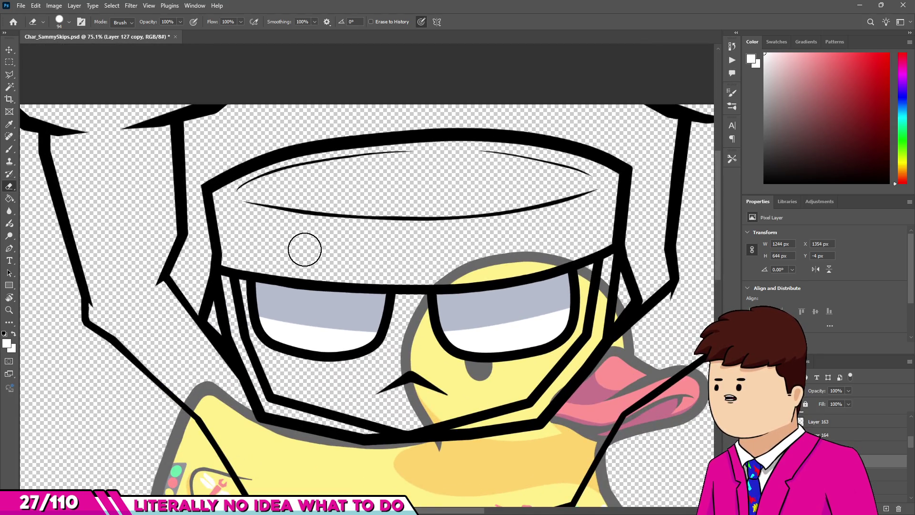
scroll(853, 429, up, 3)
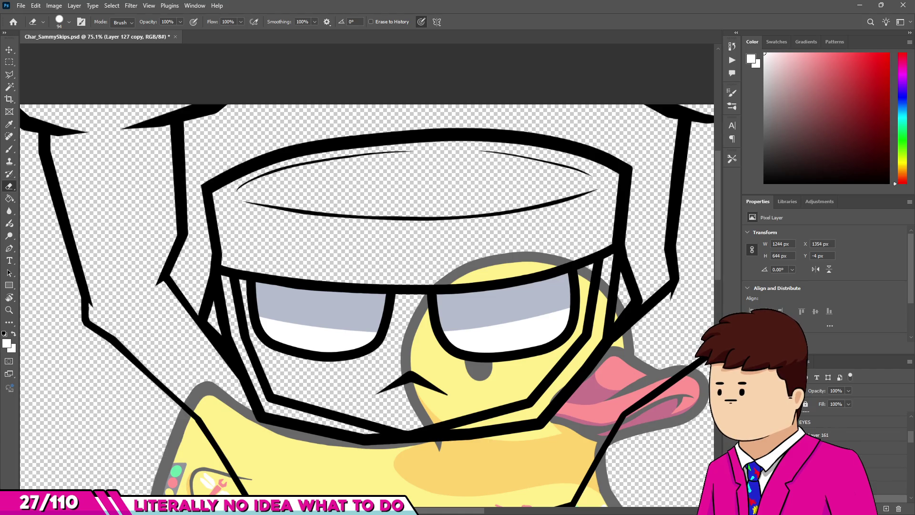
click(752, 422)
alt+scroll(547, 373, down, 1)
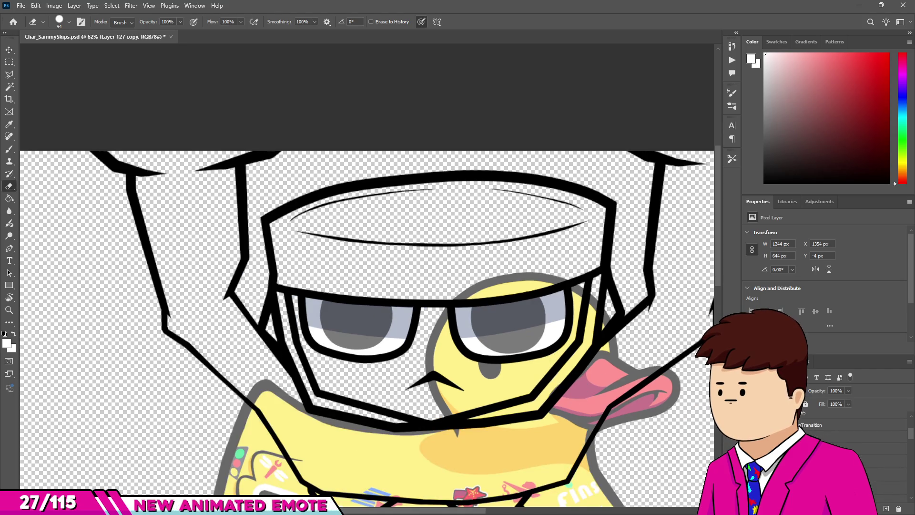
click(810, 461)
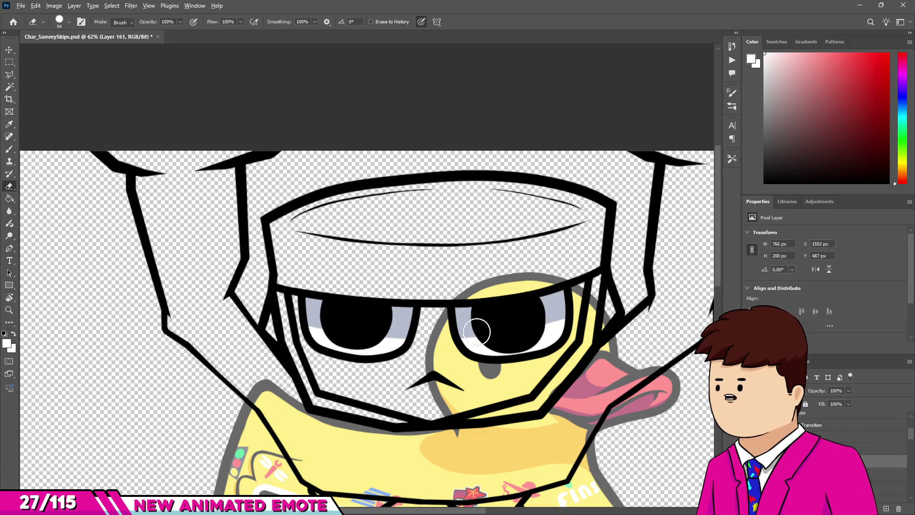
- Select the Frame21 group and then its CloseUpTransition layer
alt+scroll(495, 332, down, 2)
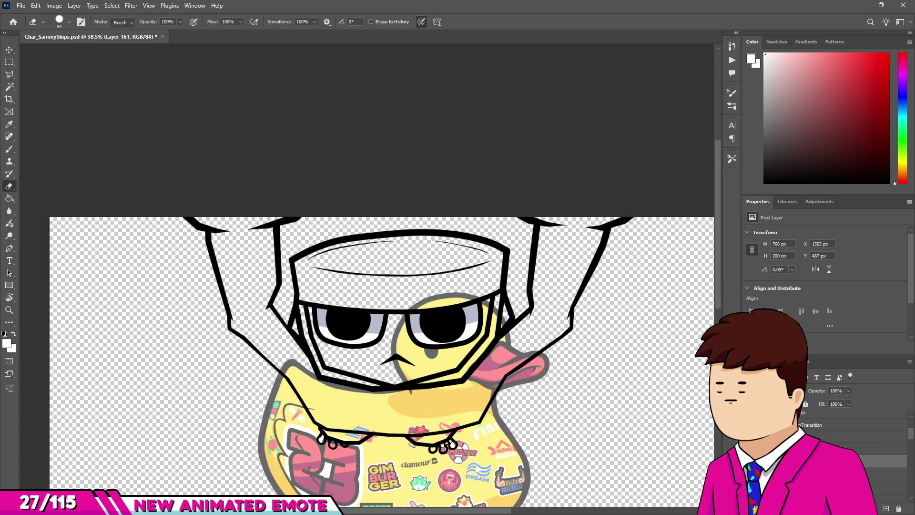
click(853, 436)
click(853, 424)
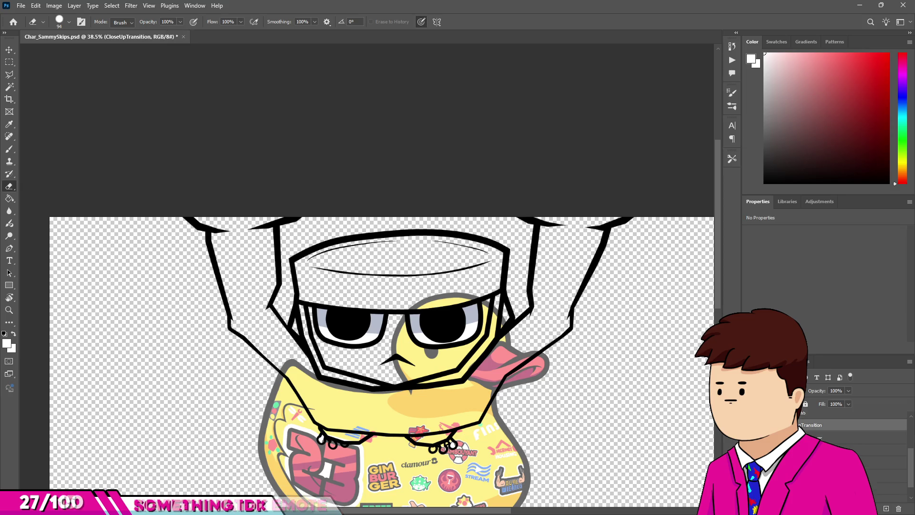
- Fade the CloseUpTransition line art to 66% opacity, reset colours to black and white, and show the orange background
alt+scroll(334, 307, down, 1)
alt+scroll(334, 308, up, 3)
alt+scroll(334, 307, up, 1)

# # # # # # #

Please repeat the data above exactly as it appears, pictures excluded.

scroll(853, 429, up, 3)
click(752, 422)
alt+scroll(547, 373, down, 1)
click(810, 461)
- Select the Frame21 group and then its CloseUpTransition layer
alt+scroll(495, 332, down, 2)
click(853, 436)
click(853, 424)
- Fade the CloseUpTransition line art to 66% opacity, reset colours to black and white, and show the orange background
alt+scroll(334, 307, down, 1)
alt+scroll(334, 308, up, 3)
alt+scroll(334, 307, up, 1)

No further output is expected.